__ASSIGNMENT__
From the entries below, output the line with "chaque annonce. Il" and each following line up to and including the line with "objectifs de carrière.", exactly as written.

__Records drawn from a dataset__
========
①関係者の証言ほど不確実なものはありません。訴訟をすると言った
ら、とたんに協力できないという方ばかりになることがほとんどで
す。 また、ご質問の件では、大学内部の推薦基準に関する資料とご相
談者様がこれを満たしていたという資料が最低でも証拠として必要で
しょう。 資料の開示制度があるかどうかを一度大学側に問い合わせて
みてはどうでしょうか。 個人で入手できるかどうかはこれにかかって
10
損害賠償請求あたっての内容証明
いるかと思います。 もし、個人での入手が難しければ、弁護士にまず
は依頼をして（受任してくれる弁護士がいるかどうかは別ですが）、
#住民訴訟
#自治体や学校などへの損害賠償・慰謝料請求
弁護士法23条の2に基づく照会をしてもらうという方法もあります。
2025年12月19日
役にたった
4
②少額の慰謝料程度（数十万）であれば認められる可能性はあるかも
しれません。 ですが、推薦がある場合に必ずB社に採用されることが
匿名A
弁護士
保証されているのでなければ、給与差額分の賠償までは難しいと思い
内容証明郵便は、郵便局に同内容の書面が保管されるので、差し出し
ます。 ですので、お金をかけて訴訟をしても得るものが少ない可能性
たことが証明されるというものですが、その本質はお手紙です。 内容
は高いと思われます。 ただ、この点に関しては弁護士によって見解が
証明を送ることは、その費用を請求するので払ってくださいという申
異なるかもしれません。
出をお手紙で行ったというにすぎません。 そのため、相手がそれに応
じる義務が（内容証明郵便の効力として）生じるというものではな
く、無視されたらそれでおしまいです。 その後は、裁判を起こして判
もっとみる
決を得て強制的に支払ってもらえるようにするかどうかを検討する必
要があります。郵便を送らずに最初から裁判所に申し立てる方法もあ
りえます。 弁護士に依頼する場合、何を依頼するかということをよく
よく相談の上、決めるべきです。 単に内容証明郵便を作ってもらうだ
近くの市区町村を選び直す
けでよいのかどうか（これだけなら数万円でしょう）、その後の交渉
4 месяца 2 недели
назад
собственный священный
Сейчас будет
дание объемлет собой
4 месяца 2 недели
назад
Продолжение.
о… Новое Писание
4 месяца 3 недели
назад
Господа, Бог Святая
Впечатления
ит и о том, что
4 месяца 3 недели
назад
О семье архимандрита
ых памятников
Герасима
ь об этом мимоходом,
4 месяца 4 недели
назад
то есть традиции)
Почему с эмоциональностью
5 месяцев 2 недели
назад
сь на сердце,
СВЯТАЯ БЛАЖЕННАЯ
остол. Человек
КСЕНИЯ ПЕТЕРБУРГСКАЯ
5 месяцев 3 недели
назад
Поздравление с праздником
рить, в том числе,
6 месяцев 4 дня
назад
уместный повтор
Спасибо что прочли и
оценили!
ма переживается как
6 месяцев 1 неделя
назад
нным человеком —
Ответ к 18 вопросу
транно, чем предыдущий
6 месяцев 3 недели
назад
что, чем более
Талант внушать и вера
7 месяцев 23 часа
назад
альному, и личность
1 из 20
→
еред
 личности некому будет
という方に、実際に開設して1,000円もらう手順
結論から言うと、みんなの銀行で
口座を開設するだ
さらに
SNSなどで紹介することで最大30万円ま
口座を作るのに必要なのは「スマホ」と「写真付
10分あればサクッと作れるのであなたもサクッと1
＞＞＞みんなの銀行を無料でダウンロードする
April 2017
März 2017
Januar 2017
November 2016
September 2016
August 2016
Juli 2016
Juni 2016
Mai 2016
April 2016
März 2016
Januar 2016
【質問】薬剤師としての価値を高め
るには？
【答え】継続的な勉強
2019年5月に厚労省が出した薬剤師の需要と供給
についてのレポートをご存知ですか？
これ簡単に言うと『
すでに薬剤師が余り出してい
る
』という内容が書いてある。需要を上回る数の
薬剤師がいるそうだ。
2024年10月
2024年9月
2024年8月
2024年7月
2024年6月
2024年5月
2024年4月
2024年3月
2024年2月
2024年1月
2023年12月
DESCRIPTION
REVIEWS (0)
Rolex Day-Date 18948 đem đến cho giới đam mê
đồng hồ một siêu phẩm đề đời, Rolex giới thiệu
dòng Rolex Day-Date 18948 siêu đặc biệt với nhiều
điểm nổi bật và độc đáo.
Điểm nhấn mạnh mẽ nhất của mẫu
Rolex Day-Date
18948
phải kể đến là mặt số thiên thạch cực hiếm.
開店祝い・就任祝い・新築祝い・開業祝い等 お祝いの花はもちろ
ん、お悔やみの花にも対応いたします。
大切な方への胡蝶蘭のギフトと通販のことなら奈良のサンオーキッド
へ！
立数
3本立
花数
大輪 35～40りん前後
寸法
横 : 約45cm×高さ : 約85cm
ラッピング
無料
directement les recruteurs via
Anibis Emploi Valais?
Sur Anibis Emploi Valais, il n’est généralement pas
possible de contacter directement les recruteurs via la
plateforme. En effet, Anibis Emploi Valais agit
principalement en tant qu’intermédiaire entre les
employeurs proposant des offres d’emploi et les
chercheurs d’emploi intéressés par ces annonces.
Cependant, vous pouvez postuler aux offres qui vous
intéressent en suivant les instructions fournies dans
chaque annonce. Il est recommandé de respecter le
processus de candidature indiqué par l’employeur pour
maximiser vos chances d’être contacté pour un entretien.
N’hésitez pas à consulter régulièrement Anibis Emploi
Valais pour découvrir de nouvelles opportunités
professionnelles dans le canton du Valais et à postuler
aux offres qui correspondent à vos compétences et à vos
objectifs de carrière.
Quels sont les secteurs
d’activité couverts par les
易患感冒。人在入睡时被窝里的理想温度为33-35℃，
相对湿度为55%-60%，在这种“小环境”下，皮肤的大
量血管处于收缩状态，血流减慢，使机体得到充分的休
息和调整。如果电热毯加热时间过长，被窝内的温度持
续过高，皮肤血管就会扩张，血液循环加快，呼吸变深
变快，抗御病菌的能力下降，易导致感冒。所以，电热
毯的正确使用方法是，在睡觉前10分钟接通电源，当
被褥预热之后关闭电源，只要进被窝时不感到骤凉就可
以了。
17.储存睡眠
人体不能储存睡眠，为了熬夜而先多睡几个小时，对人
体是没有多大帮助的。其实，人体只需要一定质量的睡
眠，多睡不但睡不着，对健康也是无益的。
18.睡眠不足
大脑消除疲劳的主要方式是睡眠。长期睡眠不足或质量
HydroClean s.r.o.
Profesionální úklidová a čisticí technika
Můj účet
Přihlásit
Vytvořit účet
========
__OUTPUT__
chaque annonce. Il est recommandé de respecter le
processus de candidature indiqué par l’employeur pour
maximiser vos chances d’être contacté pour un entretien.
N’hésitez pas à consulter régulièrement Anibis Emploi
Valais pour découvrir de nouvelles opportunités
professionnelles dans le canton du Valais et à postuler
aux offres qui correspondent à vos compétences et à vos
objectifs de carrière.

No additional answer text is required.